-------- Excerpt to read

6 Ways To Become More Proactive Right Now

I’ll do it later.

In a little bit.

There is always tomorrow.

Whether it’s delaying to take out the trash, pushing off those resume updates, or ignoring that much needed conversation with your spouse, many of us struggle with being proactive.

Let’s face it. It’s much easier to say, “I’ll do it later” than to take action in the moment. The problem with this approach is that sometimes later becomes never. In these scenarios, we end up pushing things off until we’ve completely forgotten about them and then are faced with the consequences.

“Becoming is better than being” – Carol Dweck, Professor of Psychology at Stanford

Being reactive to situations can cause those around us to be disappointed, or worse, disappointment with yourself. Deciding to push off bigger decisions, such as applying for a new job or telling yourself “I’ll go to the gym tomorrow”, can lead to an unfulfilled and unhappy life.

Trust me on this, the table didn’t turn in my recovery until I made a conscious decision to take action of my own life.

----------------

- _Task 1_: Summarize the article on becoming more proactive in two sentences.
- _Task 2_: Continue the article on becoming more proactive, picking up right after its last sentence.

-------- Data extract

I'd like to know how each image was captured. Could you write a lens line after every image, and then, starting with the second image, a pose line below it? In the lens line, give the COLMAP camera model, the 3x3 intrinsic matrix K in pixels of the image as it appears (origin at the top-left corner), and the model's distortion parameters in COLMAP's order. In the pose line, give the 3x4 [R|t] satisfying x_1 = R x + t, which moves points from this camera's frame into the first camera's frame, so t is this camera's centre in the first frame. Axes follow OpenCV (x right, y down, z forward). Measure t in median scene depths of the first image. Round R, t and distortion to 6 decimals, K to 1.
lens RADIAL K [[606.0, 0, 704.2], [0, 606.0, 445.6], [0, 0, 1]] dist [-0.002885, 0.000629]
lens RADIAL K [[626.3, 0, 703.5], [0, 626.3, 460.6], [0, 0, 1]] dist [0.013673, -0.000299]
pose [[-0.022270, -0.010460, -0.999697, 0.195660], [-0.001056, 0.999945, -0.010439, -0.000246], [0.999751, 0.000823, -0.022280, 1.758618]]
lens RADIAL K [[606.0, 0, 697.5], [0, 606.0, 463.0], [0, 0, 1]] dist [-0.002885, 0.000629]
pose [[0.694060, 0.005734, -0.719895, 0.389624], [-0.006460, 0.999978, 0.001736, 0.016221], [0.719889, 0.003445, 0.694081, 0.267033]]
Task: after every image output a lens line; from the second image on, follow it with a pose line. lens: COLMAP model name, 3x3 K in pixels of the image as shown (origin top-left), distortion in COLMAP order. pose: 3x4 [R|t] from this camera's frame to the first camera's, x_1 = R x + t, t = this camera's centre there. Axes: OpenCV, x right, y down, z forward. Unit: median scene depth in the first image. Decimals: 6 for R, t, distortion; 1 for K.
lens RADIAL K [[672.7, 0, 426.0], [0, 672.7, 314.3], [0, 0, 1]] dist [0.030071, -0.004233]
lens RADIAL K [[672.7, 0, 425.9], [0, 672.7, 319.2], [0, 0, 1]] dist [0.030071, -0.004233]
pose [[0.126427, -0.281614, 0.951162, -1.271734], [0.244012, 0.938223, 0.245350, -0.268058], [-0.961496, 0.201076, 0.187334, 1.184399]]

----------------

- _Answer area 1_: Many people struggle with being proactive, and it is easier to say "I'll do it later" than to act in the moment, though later sometimes becomes never and leaves them facing the consequences. Being reactive can disappoint those around us or ourselves, and pushing off bigger decisions such as applying for a new job can lead to an unfulfilled and unhappy life.

- _Answer area 2_:
However, becoming proactive doesn’t happen overnight. It takes time to build up new habits, but once you get in a rhythm you’ll be tackling anything life throws at you head on. Instead of relying on luck and circumstances, you’ll be taking control of the situation through your own choices.

In the grand scheme of things, going from reactive to proactive, is really just a mindset shift with the aided help of a little action along the way.

Here are 6 ways to become more proactive in your life today:

1. Smaller is better

Being proactive isn’t about tackling the world’s biggest problems all at once, it’s about consistently taking action ahead of time. When you’re trying to become more proactive, it’s easier to start with small steps.

By breaking your tasks into smaller chunks you’ll be able to feel a sense of accomplishment as you check off each deliverable while also providing yourself a boost of morale along the way. The sense of relief you will experience as you cross each item off your list, will keep you motivated for more. An excellent way to break down your tasks is by setting SMART goals.

2. Focus on the solution, not the problem

Focusing on the problem can cause us to become reactive instead of proactive. When your focus is on how big the pile of dishes is versus the fact that the dishes need to be done, your mind will start flooding with reasons why you don’t need to do them right now. Heck, you may even order take out to avoid the immediate need of a clean plate.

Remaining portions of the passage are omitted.